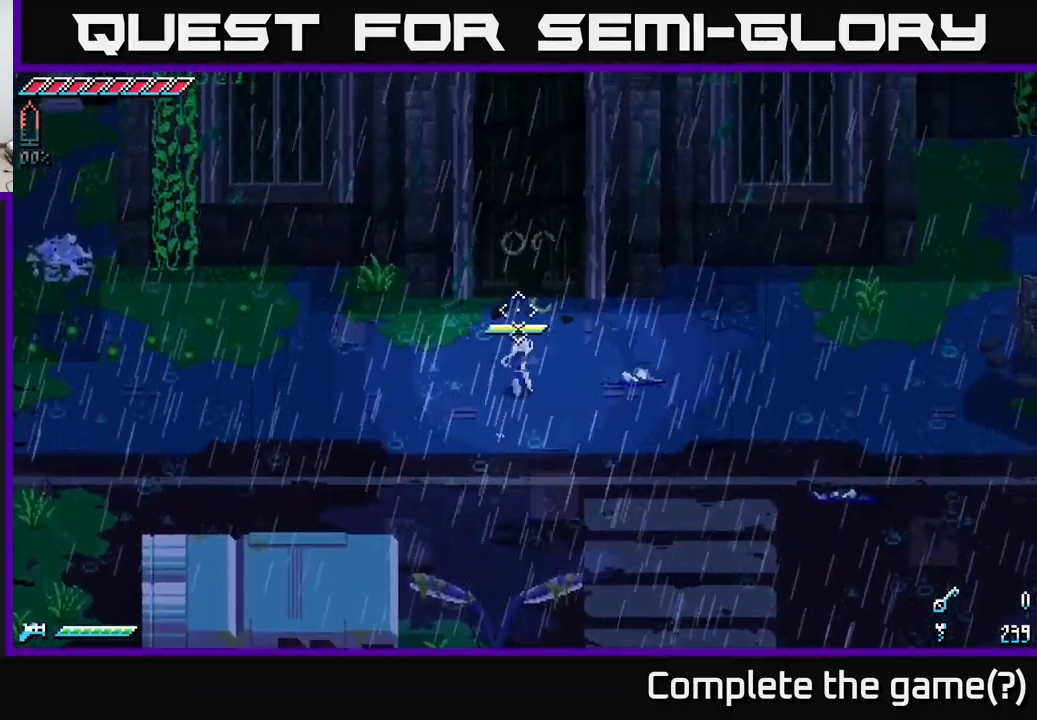
{"buttons": [], "left_stick": "up", "right_stick": "center", "events": [[33, "left_stick", "up"], [117, "right_stick", "center"], [233, "X", "down"], [417, "X", "up"]]}
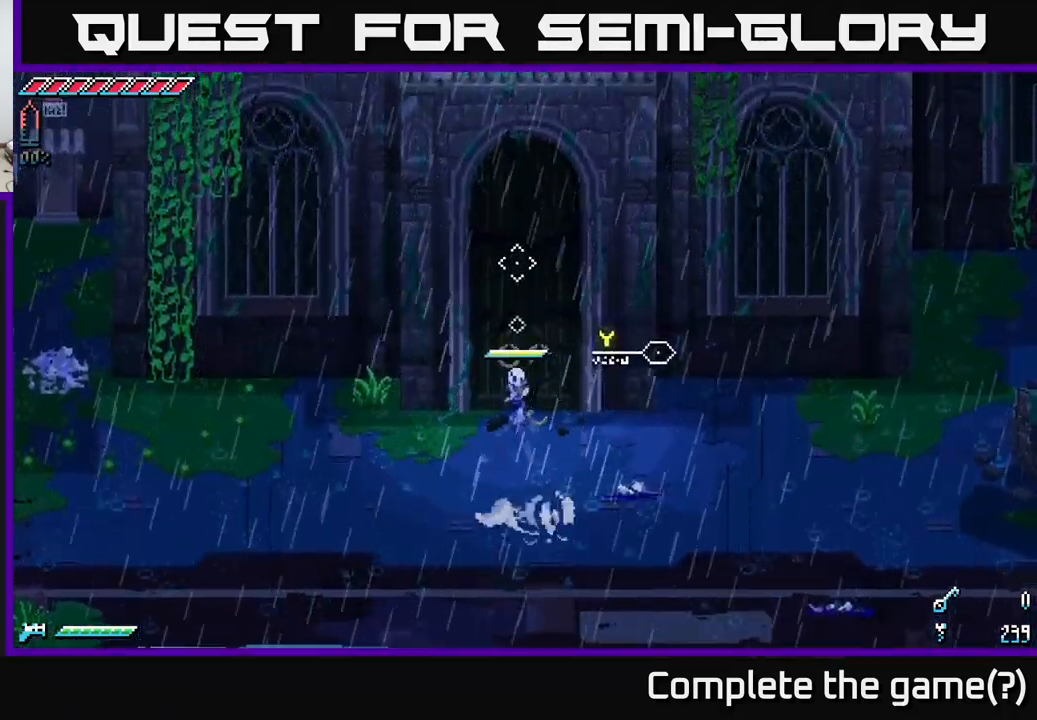
{"buttons": ["R2"], "left_stick": "center", "right_stick": "center", "events": [[67, "X", "down"], [133, "left_stick", "center"], [267, "X", "up"], [450, "R2", "down"]]}
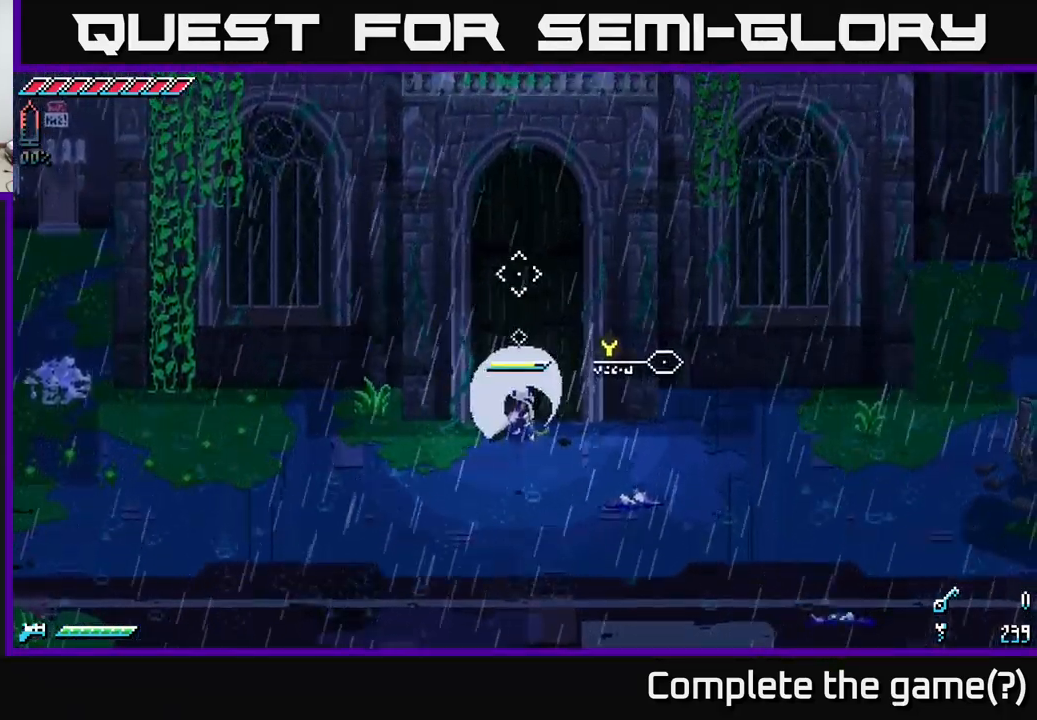
{"buttons": [], "left_stick": "up-right", "right_stick": "center", "events": [[67, "R2", "up"], [117, "left_stick", "up"], [317, "R2", "down"], [467, "R2", "up"], [467, "left_stick", "up-right"]]}
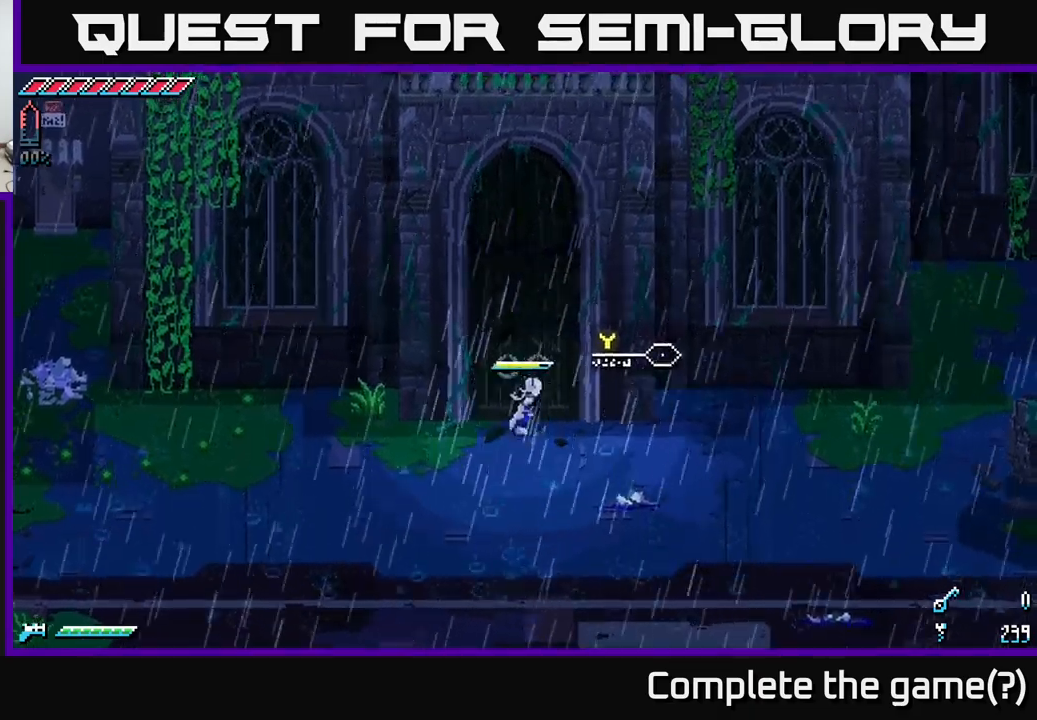
{"buttons": [], "left_stick": "left", "right_stick": "center", "events": [[50, "left_stick", "right"], [400, "left_stick", "down"], [450, "left_stick", "left"]]}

▬▬▬▬▬▬

EXERCISE OBJECTIVE: No picture belongs in the copy; return the rest of the listing exactly.

ANSWER SECTION:
{"buttons": [], "left_stick": "up", "right_stick": "center", "events": [[33, "left_stick", "up"], [117, "right_stick", "center"], [233, "X", "down"], [417, "X", "up"]]}
{"buttons": ["R2"], "left_stick": "center", "right_stick": "center", "events": [[67, "X", "down"], [133, "left_stick", "center"], [267, "X", "up"], [450, "R2", "down"]]}
{"buttons": [], "left_stick": "up-right", "right_stick": "center", "events": [[67, "R2", "up"], [117, "left_stick", "up"], [317, "R2", "down"], [467, "R2", "up"], [467, "left_stick", "up-right"]]}
{"buttons": [], "left_stick": "left", "right_stick": "center", "events": [[50, "left_stick", "right"], [400, "left_stick", "down"], [450, "left_stick", "left"]]}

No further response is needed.